YOUR TASK :: Extract every line in the records that contains the word "ботинки", and list those lines in their original order.

--- DATASET EXCERPTS Enclosed Below ---

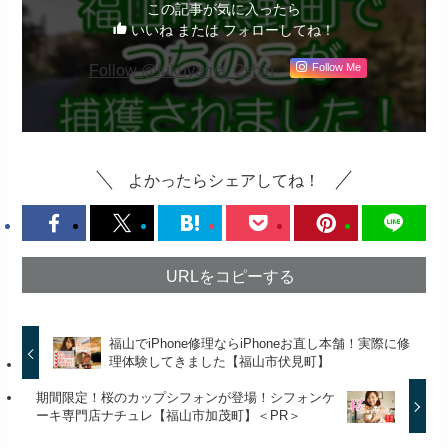
この記事が気に入ったら
いいね または フォローしてね！
Follow @fukuyama_2shin
Follow Me
よかったらシェアしてね！
URLをコピーする
福山でiPhone修理ならiPhoneお直し本舗！実際に修
理体験してきました【福山市伏見町】
期間限定！桜のカップシフォンが登場！シフォンケ
ーキ専門店ナチュレ【福山市加茂町】＜PR＞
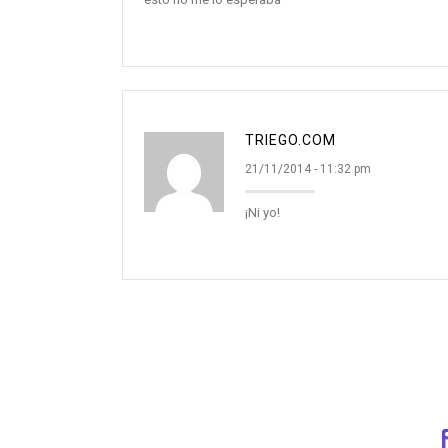
TRIEGO.COM
21/11/2014 - 11:32 pm
¡Ni yo!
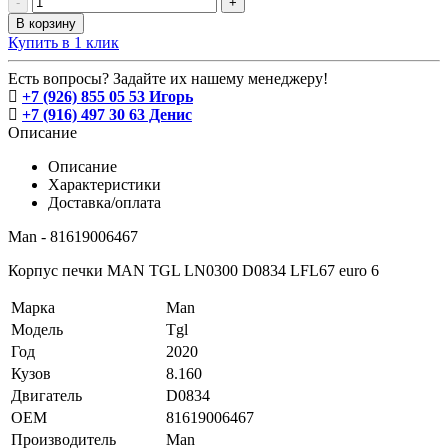
-
+
В корзину
Купить в 1 клик
Есть вопросы? Задайте их нашему менеджеру!
+7 (926) 855 05 53 Игорь
+7 (916) 497 30 63 Денис
Описание
Описание
Характеристики
Доставка/оплата
Man - 81619006467
Корпус печки MAN TGL LN0300 D0834 LFL67 euro 6
Марка
Man
Модель
Tgl
Год
2020
Кузов
8.160
Двигатель
D0834
OEM
81619006467
Производитель
Man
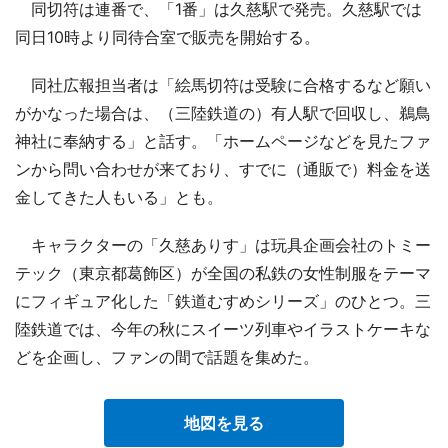
同切符は連番で、「1番」は久慈駅で発売。久慈駅では
同日10時より同待合室で販売を開始する。
同社広報担当者は「絵馬切符は受験に合格するなど願い
がかなった場合は、（三陸鉄道の）有人駅で回収し、鵜鳥
神社に奉納する」と話す。「ホームページなどを見たファ
ンから問い合わせが来ており、すでに（通販で）料金を送
金してきた人もいる」とも。
キャラクターの「久慈ありす」は玩具企画会社のトミー
テック（東京都葛飾区）が全国の私鉄の女性制服をテーマ
にフィギュア化した「鉄道むすめシリーズ」のひとつ。三
陸鉄道では、今年の秋にスイーツ列車やイラストケーキな
どを企画し、ファンの間で話題を集めた。
地図を見る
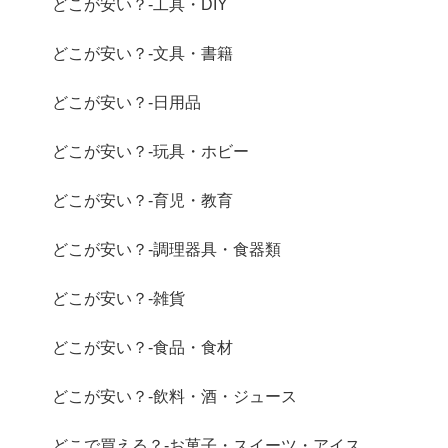
どこが安い？-工具・DIY
どこが安い？-文具・書籍
どこが安い？-日用品
どこが安い？-玩具・ホビー
どこが安い？-育児・教育
どこが安い？-調理器具・食器類
どこが安い？-雑貨
どこが安い？-食品・食材
どこが安い？-飲料・酒・ジュース
どこで買える？-お菓子・スイーツ・アイス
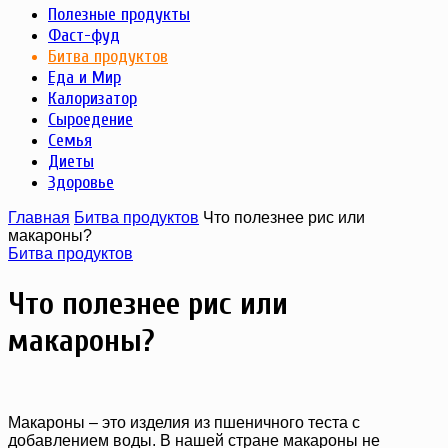
Полезные продукты
Фаст-фуд
Битва продуктов
Еда и Мир
Калоризатор
Сыроедение
Семья
Диеты
Здоровье
Главная
Битва продуктов
Что полезнее рис или
макароны?
Битва продуктов
Что полезнее рис или
макароны?
Макароны – это изделия из пшеничного теста с
добавлением воды. В нашей стране макароны не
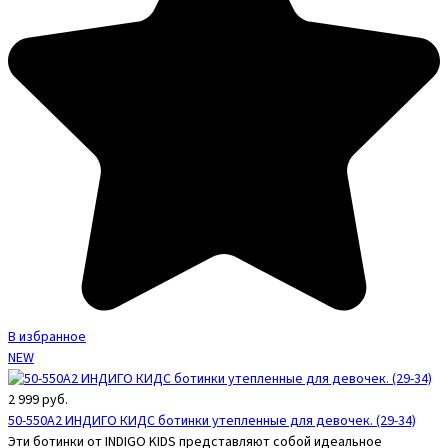
В избранное
NEW
2 999
руб.
50-550A2 ИНДИГО КИДС ботинки утепленные для девочек. (29-34)
Эти ботинки от INDIGO KIDS представляют собой идеальное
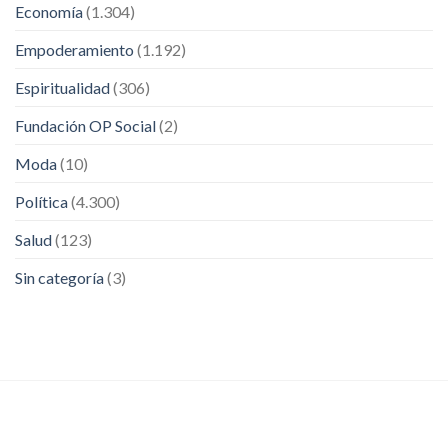
Economía
(1.304)
Empoderamiento
(1.192)
Espiritualidad
(306)
Fundación OP Social
(2)
Moda
(10)
Política
(4.300)
Salud
(123)
Sin categoría
(3)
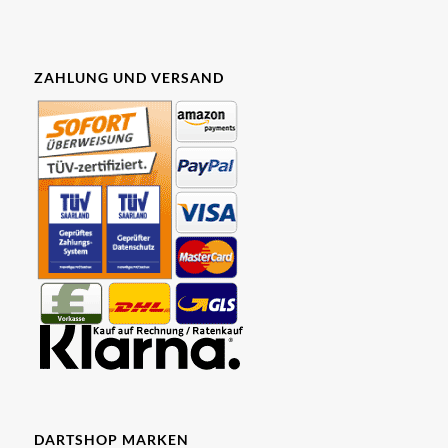
ZAHLUNG UND VERSAND
DARTSHOP MARKEN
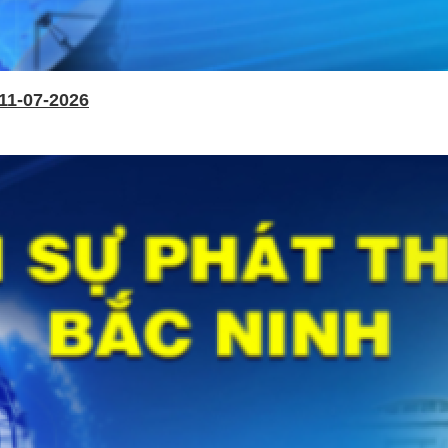
11-07-2026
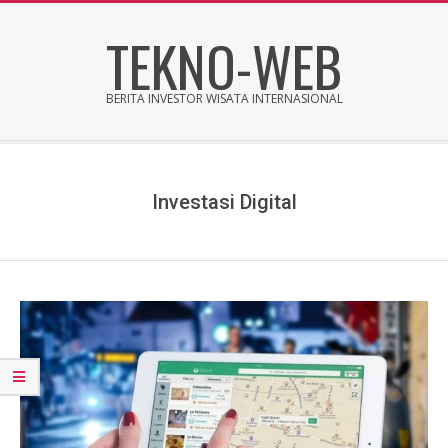
Skip
TEKNO-WEB
to
content
BERITA INVESTOR WISATA INTERNASIONAL
Secondary
Navigation
Menu
Investasi Digital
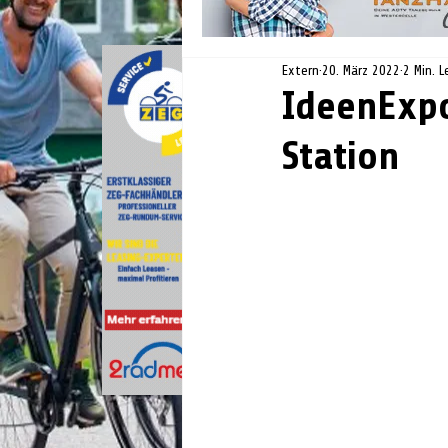
Extern
20. März 2022
2 Min. L
IdeenExp
Station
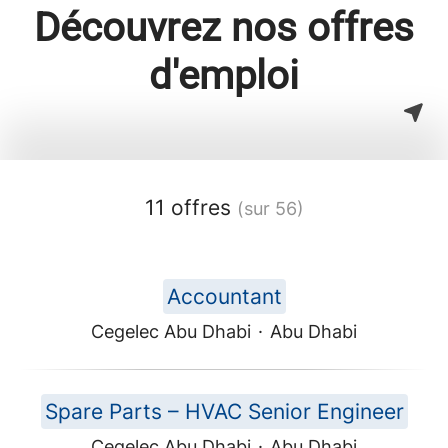
Découvrez nos offres
d'emploi
11 offres
(sur 56)
Accountant
Cegelec Abu Dhabi
·
Abu Dhabi
Spare Parts – HVAC Senior Engineer
Cegelec Abu Dhabi
·
Abu Dhabi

--- End of Enclosed DATASET EXCERPTS ---

EXPECTED ANSWER ::
50-550A2 ИНДИГО КИДС ботинки утепленные для девочек. (29-34)
Эти ботинки от INDIGO KIDS представляют собой идеальное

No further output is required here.